A love of history and a love of Fantasy, to me, go together like really nice tea and good quality honey. They blend seamlessly into one another. Because, what is history until it is proven but myth? And what is myth but a form of Fantasy that helped our ancestors navigate the worlds in which they lived.

Knowing this, it will come as no shock that my favorite sub-genre of Fantasy is Historical Fantasy, the blending of a real place and time with Fantasy elements like vampires, magic, werewolves, and other mythic things. And among this genre, I would have to say that my favorite is set in New York during the early 20th century. Called The Golem and The Jinni, the novel by Helene Wecker blends mythology and history. Blurring the lines between the two until the reader doesn’t know which is which and is simply swept away in the story until it ends.

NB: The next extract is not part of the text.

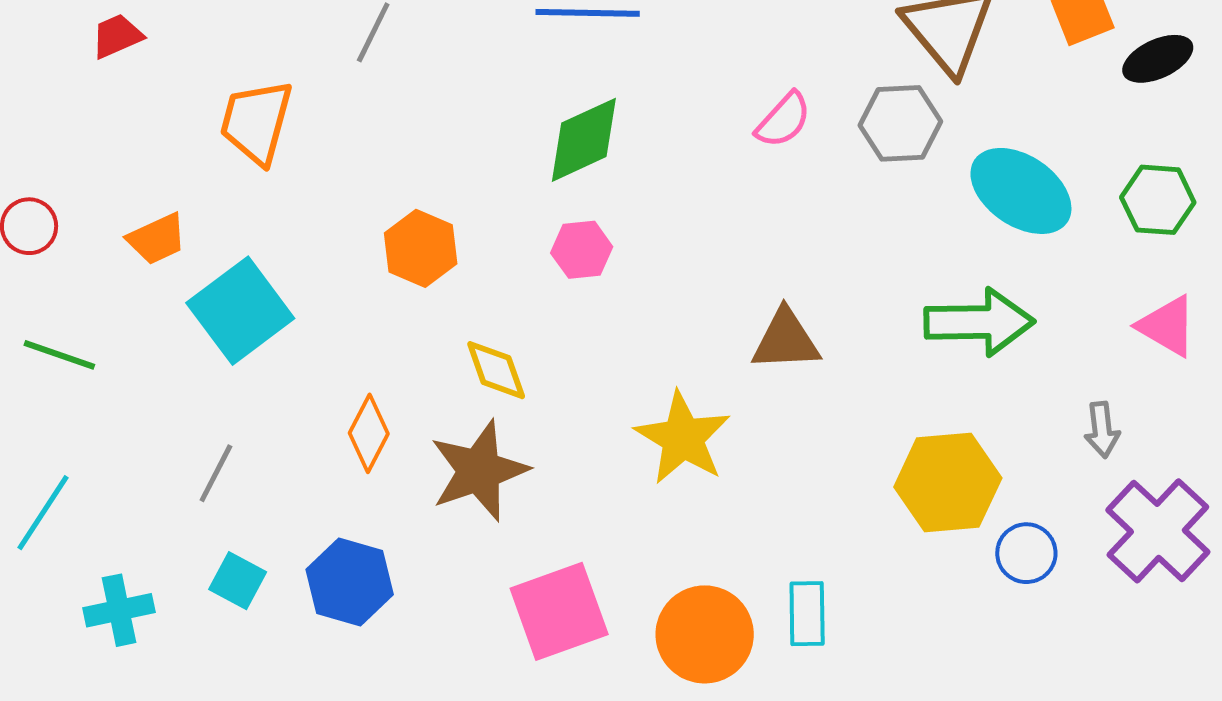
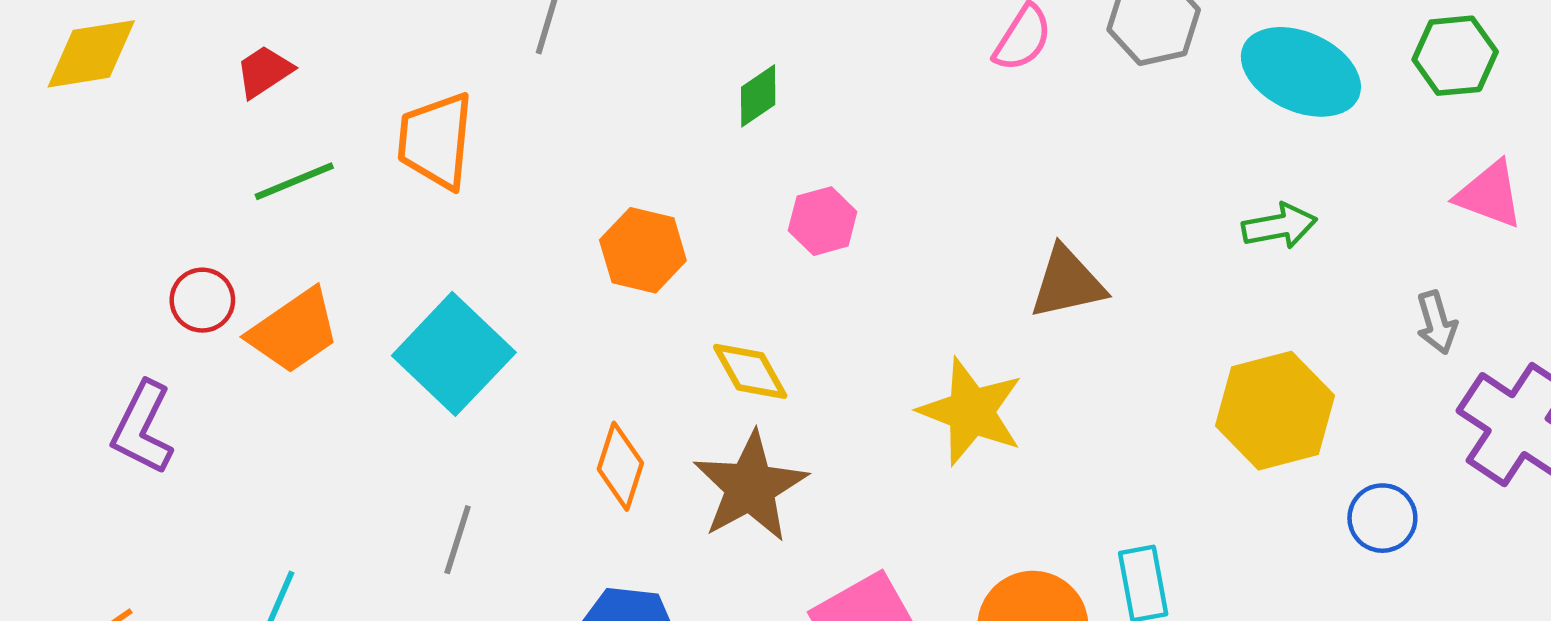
green diamond: (584, 140) -> (758, 96), moved, size x0.6
orange trapezoid: (157, 239) -> (294, 331), moved, size x1.4
green arrow: (979, 322) -> (1279, 226), size x0.6
green line: (59, 355) -> (294, 181), moved, turned -32
blue circle: (1026, 553) -> (1382, 518), moved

If someone is interested in Historical Fantasy, then it is one that I would highly recommend. That said, it isn’t the time period that I personally like working in. For me that is the ancient past, like ancient Egypt, or colonial America and first couple of decades post-colonial. There’s just something about those time periods, the amount we both know and don’t about Ancient Egypt, that I can literally hold books from the American Revolution in my hands if I want to put the effort into locating one. There’s nothing quite like it.